Assessing
a drop in
standards
After an exhaustive public process, with backing from the Legislature, the Maine Educational Assessment was initiated in 1985.
Now, with no formal public input whatsoever and no legislative directive, the Maine Department of Education is scrapping half of the test – dropping assessments of social studies, health and visual and performing arts altogether – to ease teacher and student stress.
This is akin to raising science, math and English to varsity level scholastics and relegating everything else to an intramural schedule.
The MEA was created under Maine’s Educational Reform Act of 1984 and redesigned four years ago when the Legislature approved Learning Results. The assessment tests, given to fourth-, eighth- and 11th-graders, measure student and school progress.
The Learning Results statute requires that student achievement be measured by a combination of assessments to evaluate programs and ensure accountability. The MEA is specifically identified as the “state assessments used to measure achievement of the Learning Results,” which includes achievement in social studies, health and the arts.

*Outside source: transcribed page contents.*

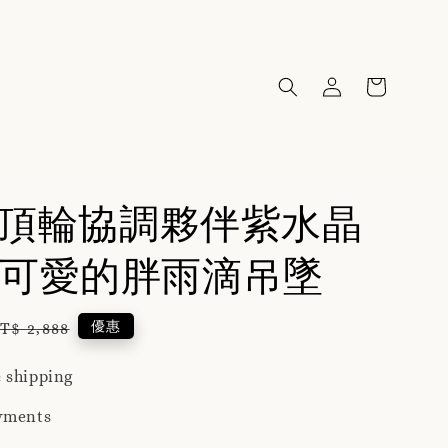
96頂輪協調夥伴紫水晶
可愛的胖雨滴吊墜
egular
優惠
T$ 2,888
rice
 shipping
yments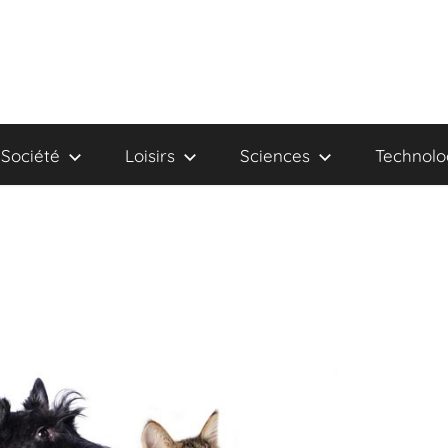
Société
Loisirs
Sciences
Technolo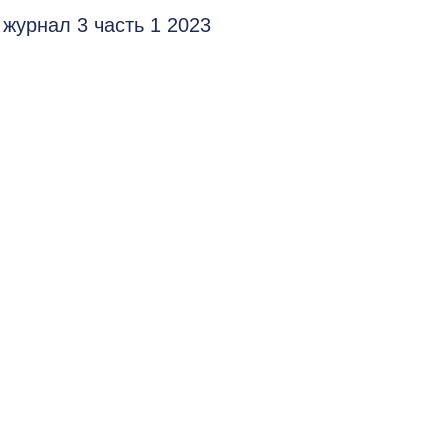
журнал 3 часть 1 2023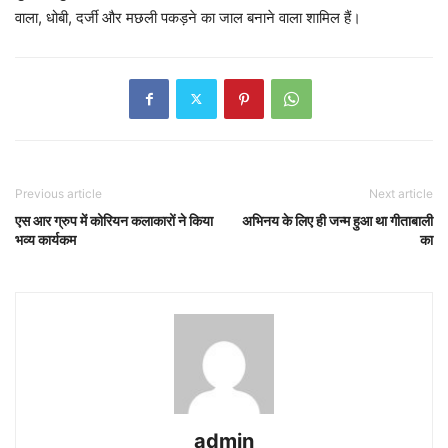
वाला, धोबी, दर्जी और मछली पकड़ने का जाल बनाने वाला शामिल हैं।
Previous article
Next article
एस आर ग्रुप में कोरियन कलाकारों ने किया
अभिनय के लिए ही जन्म हुआ था गीताबाली
भव्य कार्यकम
का
admin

Schools are free to develop additional assessments, like student portfolios and performances, but the MEA is the official yardstick of accomplishment.
Chopping the MEA in half eliminates half of that measurement.
There is no question that the MEA is tough because our standards are tough.
The test is given twice a year three times during a child’s public school education. That’s six tests, or one test hour for every 300 hours of classroom instruction by the Department of Education’s own calculation. That seems an acceptable fraction of time to test the worth of an education that costs taxpayers an average of $86,325.72 per child during his or her K-12 career.
Several years ago the Department of Education, responding to criticism from educators and parents, trimmed the MEA and made some of the testing materials easier to use. These were minor changes made as a matter of policy in response to criticisms raised by teachers and parents.
More radical changes, like dropping three subject areas entirely, can also be made under department policy. There is no requirement to bring the matter to the public.
While a requirement to seek input through a formal hearing process may not be legally necessary, it is most certainly appropriate.
Since 1985, thousands of Maine people have contributed to the framework of the MEA and every school in the state has re-worked curricula to propel students toward greater achievement outlined in the Learning Results.
Teachers have often complained that this means they must teach to the test, but even the state doesn’t believe that’s such a bad idea because the test is designed to measure essential knowledge and skills and schools are encouraged to match classroom work to assessments.
The purpose in dropping social studies, health and arts from the MEA is to allow teachers to concentrate more fully on science, math and English to avoid a failing reputation and reduced funding under the federal No Child Left Behind Act. The danger is that curricula will now be narrowed even further, sacrificing other lessons essential to a well-rounded education.
So, despite educators’ earnest assurances that Maine standards would never be relaxed to satisfy the lesser federal standards, that will be the inevitable consequence as schools heighten their focus on English, math and science.